> [Request]
Reproduce, word for word, the part of the records below that opens with the line containing "provided here: 12.05" and closes with the line containing "The clock reads 5.54", including both of those lines. Leave the pictures out of your answer.

> [Records provided]
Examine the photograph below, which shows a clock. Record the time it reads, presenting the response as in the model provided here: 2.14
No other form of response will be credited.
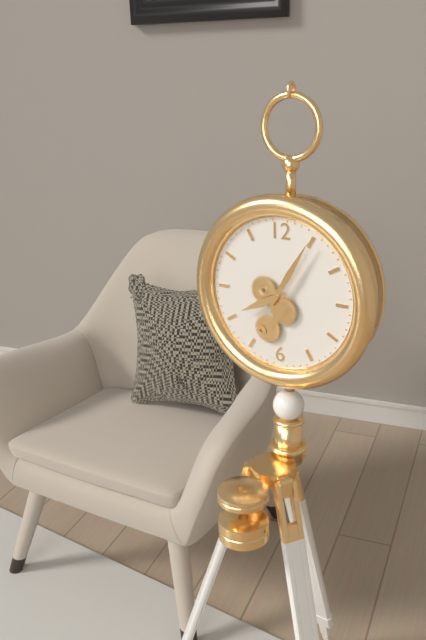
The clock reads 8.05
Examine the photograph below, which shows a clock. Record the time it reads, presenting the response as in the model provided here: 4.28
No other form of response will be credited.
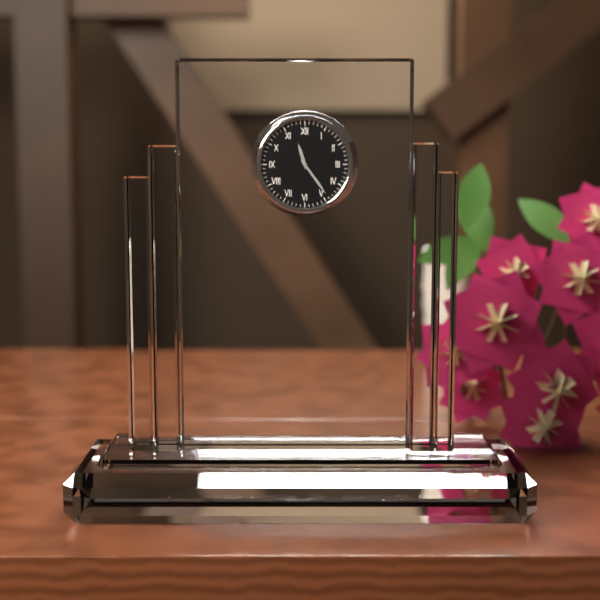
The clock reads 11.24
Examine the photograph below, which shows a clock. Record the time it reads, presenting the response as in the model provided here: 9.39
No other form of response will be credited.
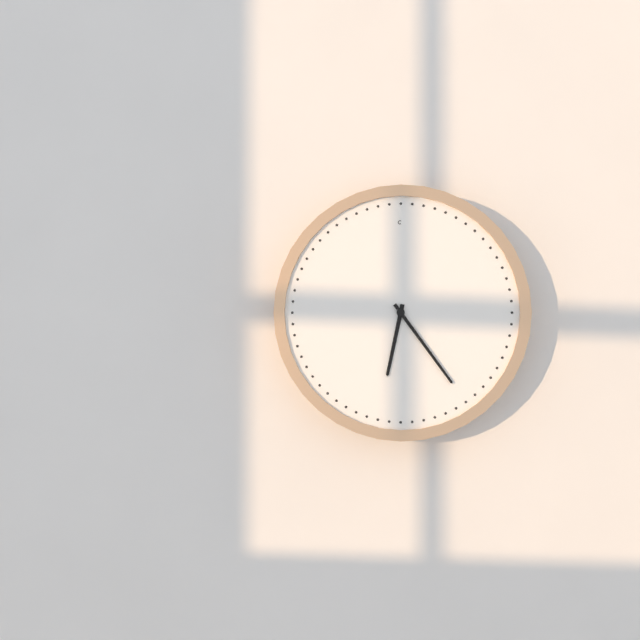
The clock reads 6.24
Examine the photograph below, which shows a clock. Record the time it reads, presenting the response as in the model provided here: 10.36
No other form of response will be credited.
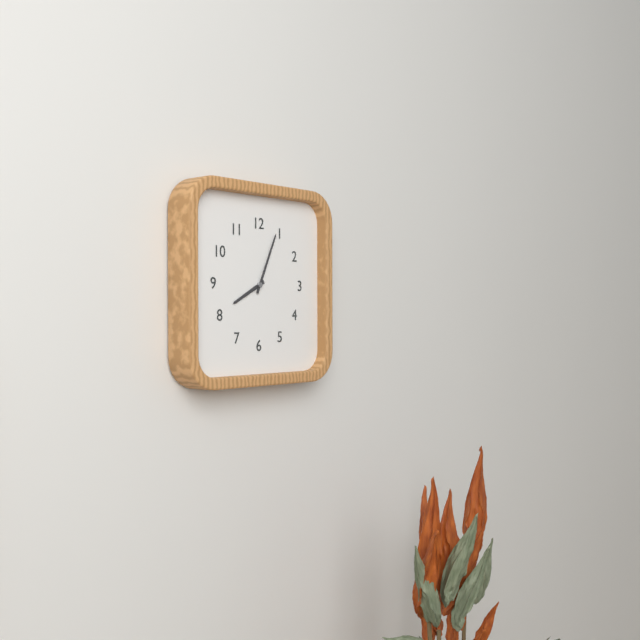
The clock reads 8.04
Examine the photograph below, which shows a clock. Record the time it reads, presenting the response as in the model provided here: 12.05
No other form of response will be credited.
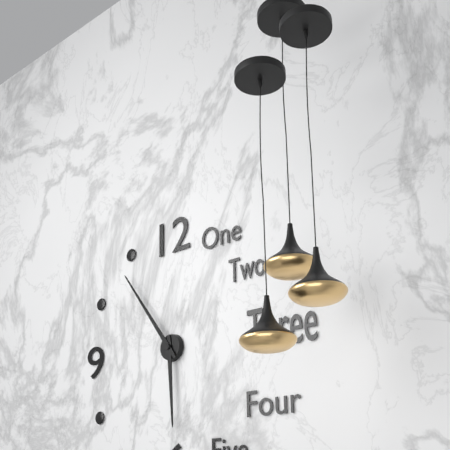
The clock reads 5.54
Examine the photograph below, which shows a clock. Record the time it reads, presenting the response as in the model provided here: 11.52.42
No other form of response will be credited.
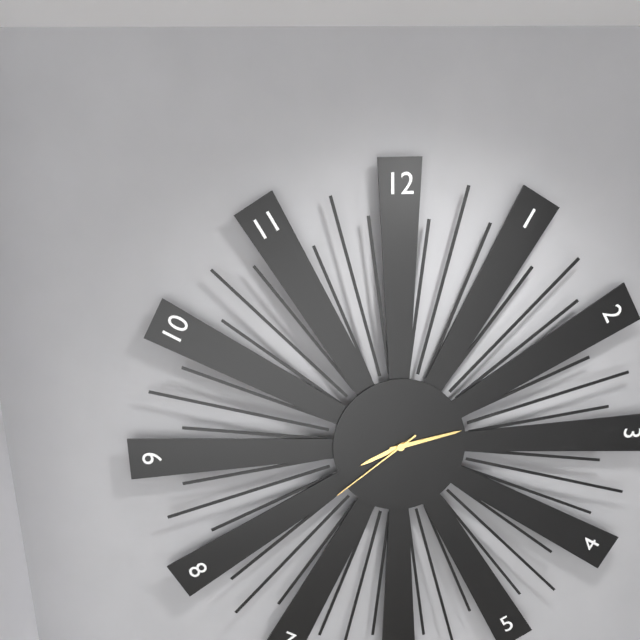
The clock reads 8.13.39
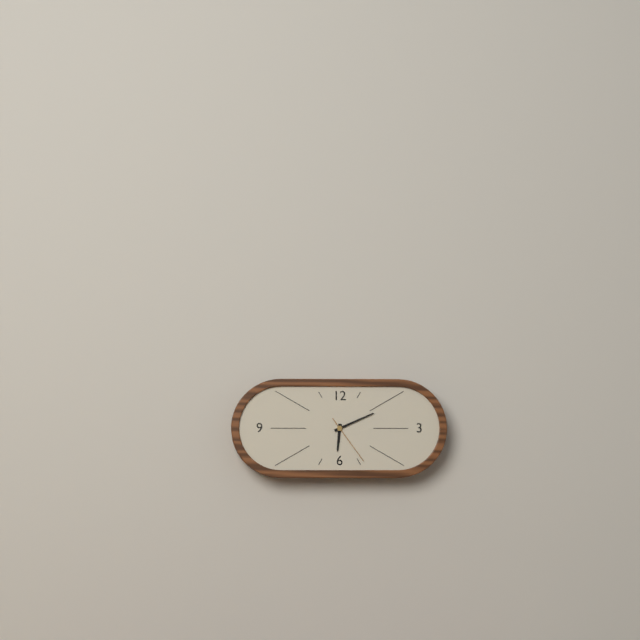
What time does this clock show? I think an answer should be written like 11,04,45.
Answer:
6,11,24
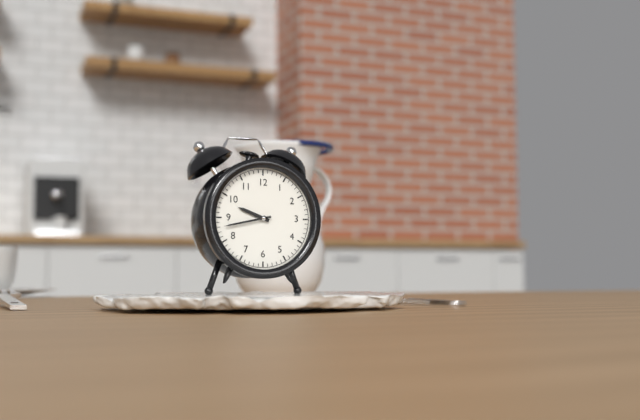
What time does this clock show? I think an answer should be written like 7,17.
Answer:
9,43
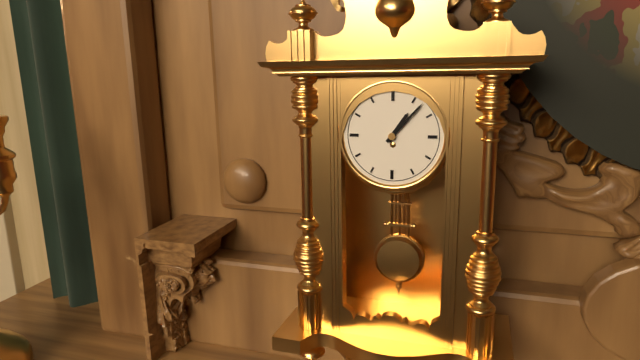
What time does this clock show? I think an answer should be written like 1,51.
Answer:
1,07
--
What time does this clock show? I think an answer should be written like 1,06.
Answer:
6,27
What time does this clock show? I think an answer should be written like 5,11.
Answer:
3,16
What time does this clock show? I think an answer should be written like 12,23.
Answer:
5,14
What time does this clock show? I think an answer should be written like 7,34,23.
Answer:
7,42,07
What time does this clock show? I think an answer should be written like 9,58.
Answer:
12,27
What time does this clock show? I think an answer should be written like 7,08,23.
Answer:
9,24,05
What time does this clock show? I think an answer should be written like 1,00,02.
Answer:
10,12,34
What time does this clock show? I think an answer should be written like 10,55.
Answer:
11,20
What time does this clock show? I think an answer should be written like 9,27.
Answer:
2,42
---
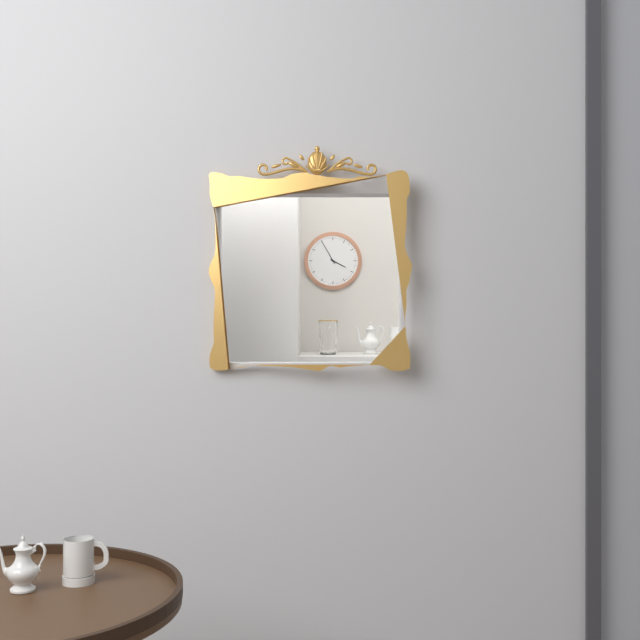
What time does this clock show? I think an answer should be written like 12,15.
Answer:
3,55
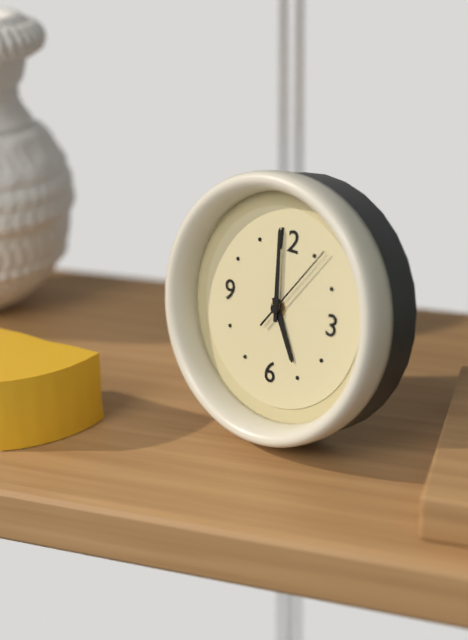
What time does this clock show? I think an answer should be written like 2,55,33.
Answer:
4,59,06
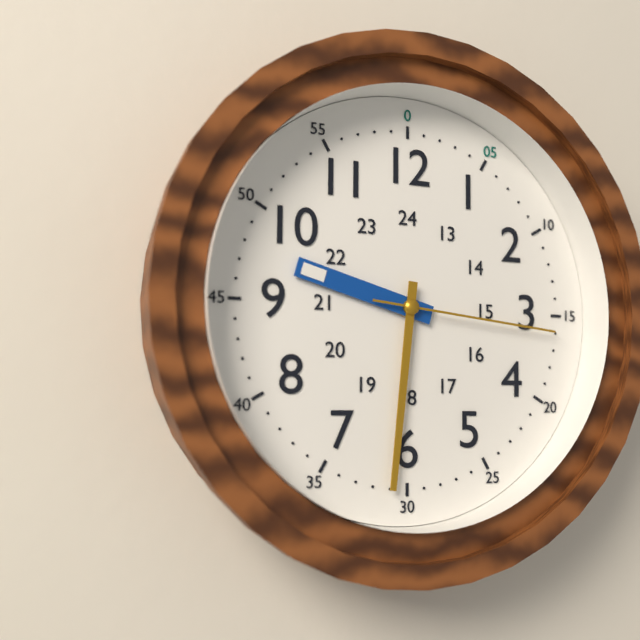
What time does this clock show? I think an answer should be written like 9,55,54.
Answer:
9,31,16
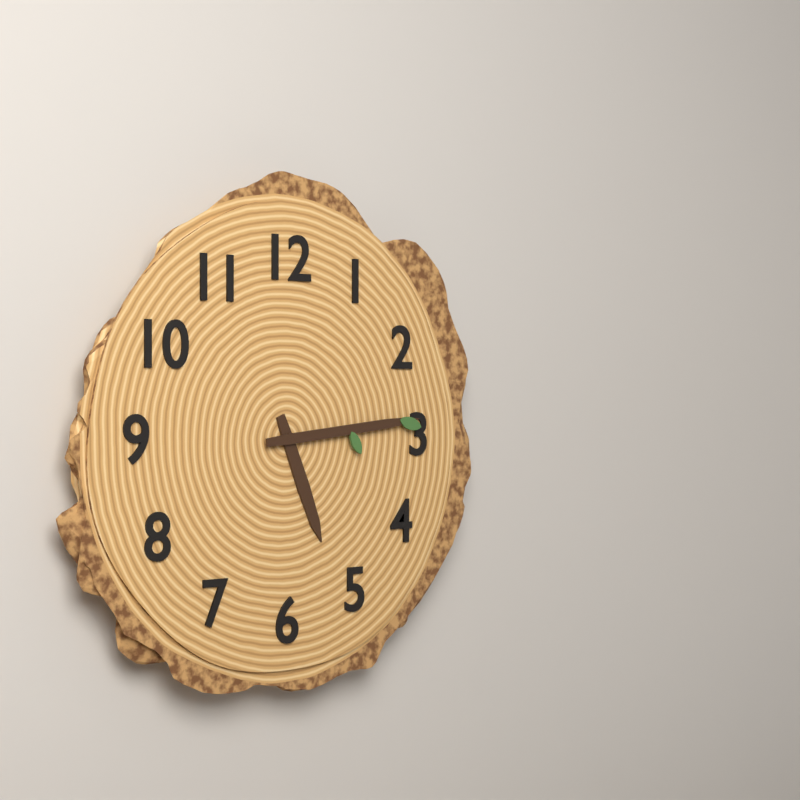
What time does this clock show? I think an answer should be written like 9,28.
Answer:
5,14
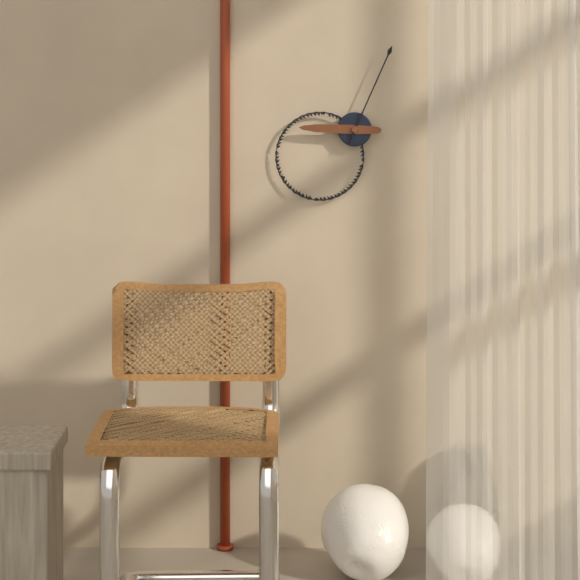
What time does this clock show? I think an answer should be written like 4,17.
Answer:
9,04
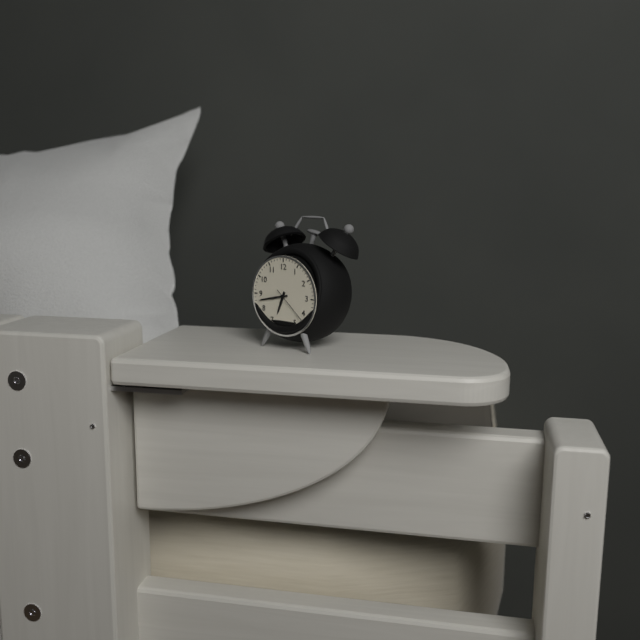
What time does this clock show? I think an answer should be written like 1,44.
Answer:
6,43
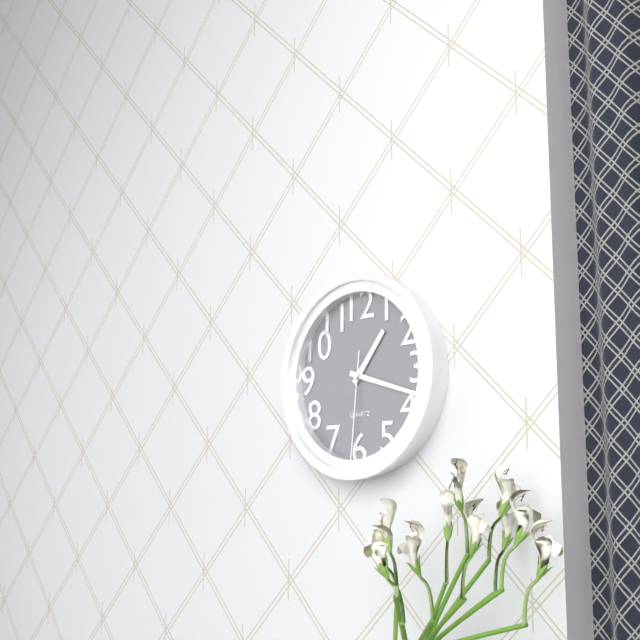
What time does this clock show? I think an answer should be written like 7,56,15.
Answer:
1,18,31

> [Written reply]
Examine the photograph below, which shows a clock. Record the time it reads, presenting the response as in the model provided here: 12.05
No other form of response will be credited.
The clock reads 5.54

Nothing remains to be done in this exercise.